Dataset excerpts:
*** Block opens ***

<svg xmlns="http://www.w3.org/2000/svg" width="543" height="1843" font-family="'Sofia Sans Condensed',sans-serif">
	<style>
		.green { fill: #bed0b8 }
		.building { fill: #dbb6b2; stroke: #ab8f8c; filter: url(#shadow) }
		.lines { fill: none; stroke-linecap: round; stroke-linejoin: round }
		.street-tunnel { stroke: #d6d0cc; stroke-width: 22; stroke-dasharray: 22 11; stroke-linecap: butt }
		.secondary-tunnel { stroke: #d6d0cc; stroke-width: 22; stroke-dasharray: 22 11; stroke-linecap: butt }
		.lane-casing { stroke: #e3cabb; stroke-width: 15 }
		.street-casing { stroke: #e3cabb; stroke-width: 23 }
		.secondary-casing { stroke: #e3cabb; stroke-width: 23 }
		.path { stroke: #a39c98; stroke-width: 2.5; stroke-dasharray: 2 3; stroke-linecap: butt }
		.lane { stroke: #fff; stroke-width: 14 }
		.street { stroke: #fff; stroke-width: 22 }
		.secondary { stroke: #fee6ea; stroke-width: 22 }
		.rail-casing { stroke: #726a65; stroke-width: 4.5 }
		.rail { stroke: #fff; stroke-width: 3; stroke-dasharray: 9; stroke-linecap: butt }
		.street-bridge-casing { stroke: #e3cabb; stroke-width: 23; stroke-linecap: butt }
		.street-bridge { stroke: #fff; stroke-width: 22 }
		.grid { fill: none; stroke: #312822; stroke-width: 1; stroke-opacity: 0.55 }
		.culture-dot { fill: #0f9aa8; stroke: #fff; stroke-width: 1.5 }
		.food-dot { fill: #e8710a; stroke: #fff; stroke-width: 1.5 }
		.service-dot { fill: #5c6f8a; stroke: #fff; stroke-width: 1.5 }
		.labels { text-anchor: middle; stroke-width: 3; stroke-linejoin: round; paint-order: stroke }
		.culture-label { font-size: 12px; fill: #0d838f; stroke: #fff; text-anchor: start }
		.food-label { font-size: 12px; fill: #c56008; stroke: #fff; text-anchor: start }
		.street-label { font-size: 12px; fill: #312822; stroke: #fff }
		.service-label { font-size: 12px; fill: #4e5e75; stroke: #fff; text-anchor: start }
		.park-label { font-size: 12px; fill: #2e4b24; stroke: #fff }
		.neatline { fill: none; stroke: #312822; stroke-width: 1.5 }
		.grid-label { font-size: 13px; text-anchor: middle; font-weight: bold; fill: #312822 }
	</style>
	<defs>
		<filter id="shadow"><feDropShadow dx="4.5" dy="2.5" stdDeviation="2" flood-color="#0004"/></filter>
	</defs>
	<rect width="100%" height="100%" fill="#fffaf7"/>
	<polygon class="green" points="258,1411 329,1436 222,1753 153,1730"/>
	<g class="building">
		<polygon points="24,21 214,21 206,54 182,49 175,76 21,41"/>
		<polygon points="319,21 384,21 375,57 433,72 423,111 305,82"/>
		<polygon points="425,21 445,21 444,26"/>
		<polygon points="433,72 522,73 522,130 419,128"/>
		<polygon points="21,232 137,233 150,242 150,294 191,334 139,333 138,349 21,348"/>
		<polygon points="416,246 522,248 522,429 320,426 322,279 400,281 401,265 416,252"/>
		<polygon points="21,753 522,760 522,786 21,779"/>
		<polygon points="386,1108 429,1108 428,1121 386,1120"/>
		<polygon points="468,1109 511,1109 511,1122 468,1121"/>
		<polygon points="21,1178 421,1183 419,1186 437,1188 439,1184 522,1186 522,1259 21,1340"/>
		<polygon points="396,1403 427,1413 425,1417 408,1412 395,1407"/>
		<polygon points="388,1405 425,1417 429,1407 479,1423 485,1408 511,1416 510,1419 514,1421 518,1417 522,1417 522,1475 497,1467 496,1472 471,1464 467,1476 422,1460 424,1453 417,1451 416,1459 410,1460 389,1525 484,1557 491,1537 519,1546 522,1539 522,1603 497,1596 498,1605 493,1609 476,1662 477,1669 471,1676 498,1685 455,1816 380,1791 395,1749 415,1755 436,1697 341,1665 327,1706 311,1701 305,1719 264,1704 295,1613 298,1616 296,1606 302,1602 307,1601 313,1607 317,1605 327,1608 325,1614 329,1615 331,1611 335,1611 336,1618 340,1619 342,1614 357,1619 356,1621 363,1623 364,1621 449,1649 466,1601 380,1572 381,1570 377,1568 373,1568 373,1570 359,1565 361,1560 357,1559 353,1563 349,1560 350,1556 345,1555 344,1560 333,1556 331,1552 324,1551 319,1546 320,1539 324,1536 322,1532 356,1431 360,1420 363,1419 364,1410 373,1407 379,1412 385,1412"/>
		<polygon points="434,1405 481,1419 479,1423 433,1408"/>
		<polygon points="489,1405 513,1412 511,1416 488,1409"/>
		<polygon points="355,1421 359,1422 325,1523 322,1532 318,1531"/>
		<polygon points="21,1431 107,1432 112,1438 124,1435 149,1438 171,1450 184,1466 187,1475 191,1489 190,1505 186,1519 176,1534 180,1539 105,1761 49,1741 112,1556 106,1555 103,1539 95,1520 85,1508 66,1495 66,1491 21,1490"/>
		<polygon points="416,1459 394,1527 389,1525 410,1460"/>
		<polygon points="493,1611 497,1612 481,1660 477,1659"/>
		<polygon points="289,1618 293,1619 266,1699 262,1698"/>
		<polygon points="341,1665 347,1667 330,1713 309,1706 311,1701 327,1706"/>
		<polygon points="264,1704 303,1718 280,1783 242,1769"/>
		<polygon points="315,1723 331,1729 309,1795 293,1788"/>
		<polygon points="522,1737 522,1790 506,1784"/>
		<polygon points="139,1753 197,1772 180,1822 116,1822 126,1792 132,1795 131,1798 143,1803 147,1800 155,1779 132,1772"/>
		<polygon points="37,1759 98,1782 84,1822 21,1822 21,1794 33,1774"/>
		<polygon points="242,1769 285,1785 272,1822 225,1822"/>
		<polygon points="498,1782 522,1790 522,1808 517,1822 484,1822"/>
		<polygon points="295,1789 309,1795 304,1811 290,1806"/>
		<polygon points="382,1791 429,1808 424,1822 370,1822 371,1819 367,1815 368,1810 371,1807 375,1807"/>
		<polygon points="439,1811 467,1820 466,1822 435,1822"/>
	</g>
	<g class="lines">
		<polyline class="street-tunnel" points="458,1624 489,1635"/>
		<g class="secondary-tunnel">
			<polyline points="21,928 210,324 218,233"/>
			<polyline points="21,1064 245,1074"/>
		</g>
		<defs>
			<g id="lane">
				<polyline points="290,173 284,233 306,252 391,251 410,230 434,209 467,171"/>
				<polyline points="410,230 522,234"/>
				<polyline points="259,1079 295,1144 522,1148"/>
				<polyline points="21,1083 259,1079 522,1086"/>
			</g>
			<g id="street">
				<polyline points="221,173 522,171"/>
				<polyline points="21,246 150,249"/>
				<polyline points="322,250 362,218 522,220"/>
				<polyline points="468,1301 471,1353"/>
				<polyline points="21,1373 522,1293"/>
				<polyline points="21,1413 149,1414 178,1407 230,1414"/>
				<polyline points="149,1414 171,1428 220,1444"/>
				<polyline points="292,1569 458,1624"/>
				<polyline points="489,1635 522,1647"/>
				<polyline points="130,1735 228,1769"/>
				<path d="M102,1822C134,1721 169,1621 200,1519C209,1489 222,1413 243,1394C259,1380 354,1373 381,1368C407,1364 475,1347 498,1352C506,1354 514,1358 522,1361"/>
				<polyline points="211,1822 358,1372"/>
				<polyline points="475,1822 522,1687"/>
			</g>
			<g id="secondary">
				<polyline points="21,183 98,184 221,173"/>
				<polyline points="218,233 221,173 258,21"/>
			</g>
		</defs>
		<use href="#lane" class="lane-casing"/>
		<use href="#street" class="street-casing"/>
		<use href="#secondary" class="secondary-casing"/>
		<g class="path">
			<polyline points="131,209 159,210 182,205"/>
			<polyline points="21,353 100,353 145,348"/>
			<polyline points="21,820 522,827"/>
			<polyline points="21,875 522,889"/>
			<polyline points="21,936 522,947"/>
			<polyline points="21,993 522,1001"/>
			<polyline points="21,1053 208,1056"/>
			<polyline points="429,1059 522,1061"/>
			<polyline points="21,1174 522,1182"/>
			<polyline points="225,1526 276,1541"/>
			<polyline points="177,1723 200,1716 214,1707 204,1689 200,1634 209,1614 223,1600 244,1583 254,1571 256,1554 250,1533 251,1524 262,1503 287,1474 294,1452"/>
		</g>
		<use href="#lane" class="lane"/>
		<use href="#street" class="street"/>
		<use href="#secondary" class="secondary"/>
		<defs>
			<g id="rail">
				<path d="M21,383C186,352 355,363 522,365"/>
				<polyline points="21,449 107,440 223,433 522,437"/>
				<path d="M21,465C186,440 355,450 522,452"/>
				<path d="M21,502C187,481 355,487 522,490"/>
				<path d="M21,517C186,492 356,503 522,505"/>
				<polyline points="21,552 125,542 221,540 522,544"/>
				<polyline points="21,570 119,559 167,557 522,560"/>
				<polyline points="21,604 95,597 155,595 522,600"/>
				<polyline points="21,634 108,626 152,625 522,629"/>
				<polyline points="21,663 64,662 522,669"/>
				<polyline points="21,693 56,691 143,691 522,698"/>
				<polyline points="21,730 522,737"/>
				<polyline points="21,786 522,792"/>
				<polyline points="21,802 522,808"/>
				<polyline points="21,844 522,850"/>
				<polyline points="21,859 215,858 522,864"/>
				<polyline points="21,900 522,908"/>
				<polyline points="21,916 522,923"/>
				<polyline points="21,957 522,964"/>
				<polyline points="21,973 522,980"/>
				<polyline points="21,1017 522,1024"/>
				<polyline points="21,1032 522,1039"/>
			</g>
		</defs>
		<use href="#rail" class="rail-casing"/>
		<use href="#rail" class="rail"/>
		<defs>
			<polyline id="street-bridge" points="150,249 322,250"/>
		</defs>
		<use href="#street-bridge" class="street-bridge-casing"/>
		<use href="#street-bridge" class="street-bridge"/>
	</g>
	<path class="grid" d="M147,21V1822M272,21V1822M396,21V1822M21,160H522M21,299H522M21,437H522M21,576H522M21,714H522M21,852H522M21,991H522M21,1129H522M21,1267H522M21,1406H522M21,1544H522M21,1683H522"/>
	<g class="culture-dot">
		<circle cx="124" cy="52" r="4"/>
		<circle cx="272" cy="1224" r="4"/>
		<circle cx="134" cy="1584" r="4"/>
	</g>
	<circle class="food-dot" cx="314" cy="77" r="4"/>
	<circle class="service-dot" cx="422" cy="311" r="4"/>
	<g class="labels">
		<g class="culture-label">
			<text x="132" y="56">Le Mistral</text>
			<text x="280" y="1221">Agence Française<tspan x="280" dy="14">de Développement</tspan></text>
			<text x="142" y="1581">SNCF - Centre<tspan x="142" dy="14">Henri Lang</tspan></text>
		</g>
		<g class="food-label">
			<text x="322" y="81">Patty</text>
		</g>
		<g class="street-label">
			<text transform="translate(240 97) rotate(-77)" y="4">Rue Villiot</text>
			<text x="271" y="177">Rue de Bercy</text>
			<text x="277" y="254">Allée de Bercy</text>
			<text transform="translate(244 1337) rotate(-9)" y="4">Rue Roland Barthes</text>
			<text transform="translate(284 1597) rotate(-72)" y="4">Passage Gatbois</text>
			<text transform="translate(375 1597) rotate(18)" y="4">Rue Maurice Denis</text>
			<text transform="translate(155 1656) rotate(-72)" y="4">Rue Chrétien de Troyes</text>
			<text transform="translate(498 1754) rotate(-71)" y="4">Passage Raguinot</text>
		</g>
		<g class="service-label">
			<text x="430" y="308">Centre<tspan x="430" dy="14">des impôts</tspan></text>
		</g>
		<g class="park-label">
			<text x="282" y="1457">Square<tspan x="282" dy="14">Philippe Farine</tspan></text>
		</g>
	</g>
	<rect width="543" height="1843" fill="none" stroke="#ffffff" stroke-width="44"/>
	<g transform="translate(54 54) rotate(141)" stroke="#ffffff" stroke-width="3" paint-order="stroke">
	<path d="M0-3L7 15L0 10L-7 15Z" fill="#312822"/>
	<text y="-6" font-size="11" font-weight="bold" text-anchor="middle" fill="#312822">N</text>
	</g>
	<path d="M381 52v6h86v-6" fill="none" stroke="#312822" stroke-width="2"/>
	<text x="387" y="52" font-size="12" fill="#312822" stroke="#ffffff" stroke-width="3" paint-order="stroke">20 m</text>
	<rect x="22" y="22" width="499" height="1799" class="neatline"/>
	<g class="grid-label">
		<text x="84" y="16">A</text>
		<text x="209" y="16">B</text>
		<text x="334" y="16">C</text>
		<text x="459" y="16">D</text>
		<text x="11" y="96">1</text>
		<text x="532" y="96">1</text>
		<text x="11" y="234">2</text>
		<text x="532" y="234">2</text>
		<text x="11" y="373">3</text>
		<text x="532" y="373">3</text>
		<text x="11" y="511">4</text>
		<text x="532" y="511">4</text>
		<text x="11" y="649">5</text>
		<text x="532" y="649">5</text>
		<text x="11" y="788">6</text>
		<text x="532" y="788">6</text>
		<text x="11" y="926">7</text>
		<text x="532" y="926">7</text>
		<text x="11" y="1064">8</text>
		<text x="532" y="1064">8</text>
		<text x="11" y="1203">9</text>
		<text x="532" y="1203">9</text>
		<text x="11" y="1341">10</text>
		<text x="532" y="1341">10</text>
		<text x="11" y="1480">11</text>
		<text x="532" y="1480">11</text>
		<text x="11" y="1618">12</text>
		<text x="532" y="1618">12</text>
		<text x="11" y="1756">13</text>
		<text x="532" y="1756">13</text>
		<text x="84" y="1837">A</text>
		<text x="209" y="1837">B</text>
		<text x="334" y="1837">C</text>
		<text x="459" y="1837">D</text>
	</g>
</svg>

*** Block closes ***

What is needed :: Apply a filter for "lines" to the data above, then copy each line that matches.

Response area ::
		.lines { fill: none; stroke-linecap: round; stroke-linejoin: round }
	<g class="lines">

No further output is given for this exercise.